1. The cockroach Henschoutedenia epilamproides produces distinctive patterns of sound, on being disturbed, by means of a stridulatory apparatus. The carrier frequency of the sound is between 4.5 and 5.0 kcyc./sec., and is amplitude-modulated to form pulses. These pulses are grouped to form chirps, which are emitted singly or in a series. The structure of the longer chirps (50-100 msec.) may be quite complex.

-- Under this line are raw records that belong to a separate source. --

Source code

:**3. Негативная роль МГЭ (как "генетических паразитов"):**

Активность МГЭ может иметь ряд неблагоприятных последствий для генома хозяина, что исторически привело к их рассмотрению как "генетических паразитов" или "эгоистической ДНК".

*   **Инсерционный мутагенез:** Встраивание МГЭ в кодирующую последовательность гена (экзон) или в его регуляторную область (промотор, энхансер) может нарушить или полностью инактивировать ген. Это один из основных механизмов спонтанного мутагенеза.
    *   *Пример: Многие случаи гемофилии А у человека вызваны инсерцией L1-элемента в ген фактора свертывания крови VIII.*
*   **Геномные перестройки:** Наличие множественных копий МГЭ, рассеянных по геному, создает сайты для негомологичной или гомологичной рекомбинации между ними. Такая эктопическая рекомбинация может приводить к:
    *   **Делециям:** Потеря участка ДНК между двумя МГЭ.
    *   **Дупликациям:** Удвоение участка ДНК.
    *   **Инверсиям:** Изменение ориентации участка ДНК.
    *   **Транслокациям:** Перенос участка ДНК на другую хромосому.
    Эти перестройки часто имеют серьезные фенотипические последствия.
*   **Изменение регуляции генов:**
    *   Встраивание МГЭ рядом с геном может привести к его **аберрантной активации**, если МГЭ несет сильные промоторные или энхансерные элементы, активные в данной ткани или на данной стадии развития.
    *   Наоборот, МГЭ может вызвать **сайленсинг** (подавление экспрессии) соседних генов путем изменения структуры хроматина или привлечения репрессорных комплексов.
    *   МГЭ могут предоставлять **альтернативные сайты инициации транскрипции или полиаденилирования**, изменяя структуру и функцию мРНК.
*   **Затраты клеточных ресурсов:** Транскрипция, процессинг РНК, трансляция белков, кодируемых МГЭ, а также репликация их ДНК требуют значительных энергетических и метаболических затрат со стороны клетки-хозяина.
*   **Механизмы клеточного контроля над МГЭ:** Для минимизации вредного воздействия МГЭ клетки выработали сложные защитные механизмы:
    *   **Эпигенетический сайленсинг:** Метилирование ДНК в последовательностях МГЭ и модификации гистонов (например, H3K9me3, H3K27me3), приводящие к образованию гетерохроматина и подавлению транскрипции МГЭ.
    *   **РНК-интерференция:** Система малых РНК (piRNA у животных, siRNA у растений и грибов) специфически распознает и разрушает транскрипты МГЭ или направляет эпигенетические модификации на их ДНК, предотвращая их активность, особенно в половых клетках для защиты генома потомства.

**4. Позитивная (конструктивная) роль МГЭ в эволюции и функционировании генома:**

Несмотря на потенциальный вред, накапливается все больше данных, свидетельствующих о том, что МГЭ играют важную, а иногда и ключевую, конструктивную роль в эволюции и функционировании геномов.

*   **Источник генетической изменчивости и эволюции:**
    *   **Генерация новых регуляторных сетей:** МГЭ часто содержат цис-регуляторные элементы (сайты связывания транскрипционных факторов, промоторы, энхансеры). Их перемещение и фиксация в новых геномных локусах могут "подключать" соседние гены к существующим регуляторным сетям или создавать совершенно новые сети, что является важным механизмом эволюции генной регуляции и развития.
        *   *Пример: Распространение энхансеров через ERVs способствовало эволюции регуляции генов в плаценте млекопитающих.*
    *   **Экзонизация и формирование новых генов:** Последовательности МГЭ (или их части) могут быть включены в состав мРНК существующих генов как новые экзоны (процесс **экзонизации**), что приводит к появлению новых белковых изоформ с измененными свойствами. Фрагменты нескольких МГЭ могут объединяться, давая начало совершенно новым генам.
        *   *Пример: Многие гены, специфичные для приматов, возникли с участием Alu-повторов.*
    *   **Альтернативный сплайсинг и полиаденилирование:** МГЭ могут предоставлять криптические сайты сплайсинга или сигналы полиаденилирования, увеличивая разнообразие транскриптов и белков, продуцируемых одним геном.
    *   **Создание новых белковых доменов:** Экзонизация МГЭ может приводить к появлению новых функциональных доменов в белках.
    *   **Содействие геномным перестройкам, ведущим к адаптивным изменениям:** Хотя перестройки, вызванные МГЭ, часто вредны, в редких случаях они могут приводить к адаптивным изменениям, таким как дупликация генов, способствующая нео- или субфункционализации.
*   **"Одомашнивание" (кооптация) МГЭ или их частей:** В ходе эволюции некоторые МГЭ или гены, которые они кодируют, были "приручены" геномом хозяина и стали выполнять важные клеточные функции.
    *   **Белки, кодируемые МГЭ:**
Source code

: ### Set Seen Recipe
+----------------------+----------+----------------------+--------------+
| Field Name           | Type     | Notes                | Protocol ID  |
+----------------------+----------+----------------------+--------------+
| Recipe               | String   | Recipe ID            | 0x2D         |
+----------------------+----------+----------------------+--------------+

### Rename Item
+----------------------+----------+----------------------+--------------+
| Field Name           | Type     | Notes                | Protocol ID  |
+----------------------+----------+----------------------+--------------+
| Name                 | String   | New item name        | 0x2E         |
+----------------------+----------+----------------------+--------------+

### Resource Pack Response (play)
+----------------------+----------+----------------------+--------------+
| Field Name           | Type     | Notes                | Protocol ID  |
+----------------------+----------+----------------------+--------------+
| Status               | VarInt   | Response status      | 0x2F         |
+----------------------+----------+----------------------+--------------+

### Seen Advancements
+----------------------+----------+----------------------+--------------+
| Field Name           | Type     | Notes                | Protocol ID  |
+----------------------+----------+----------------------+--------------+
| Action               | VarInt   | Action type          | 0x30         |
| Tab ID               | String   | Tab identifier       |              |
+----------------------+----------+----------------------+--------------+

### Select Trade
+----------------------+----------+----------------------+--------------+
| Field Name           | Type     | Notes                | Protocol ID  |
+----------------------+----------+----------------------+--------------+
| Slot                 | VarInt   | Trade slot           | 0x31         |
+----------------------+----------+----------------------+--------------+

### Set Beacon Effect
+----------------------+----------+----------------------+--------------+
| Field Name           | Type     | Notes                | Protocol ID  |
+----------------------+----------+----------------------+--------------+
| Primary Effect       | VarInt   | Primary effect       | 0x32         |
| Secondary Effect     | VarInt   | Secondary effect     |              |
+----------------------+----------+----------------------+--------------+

2. While the circumstances under which sound is usually produced in the laboratory suggests that it is not important in intraspecific communication, it may be of some importance to the cockroach to hear its own sound. Recordings made from the cereal nerve show that the cockroach responds hardly at all to its own sound, and very poorly to artificial tones above 400 cyc./sec. The cercal afferents are most sensitive to tones of 50 cyc./sec, and will respond to less than 60 db. at this frequency.

3. Although the auditory performance of Henschoutedenia cercal receptors appears poor by comparison with Periplaneta americana, their responses to air movements are most striking. Some difficulty was experienced in standardizing this form of stimulation, but it appeared that Henschoutedenia was much more sensitive than Periplaneta to this form of stimulation.

4. Experiments with rodents (Rattus rattus and Clethrionomys glareolus) lent some support to the idea that the cockroach sound mimicked the cries of rodent predators, and had some deterrent effect on them.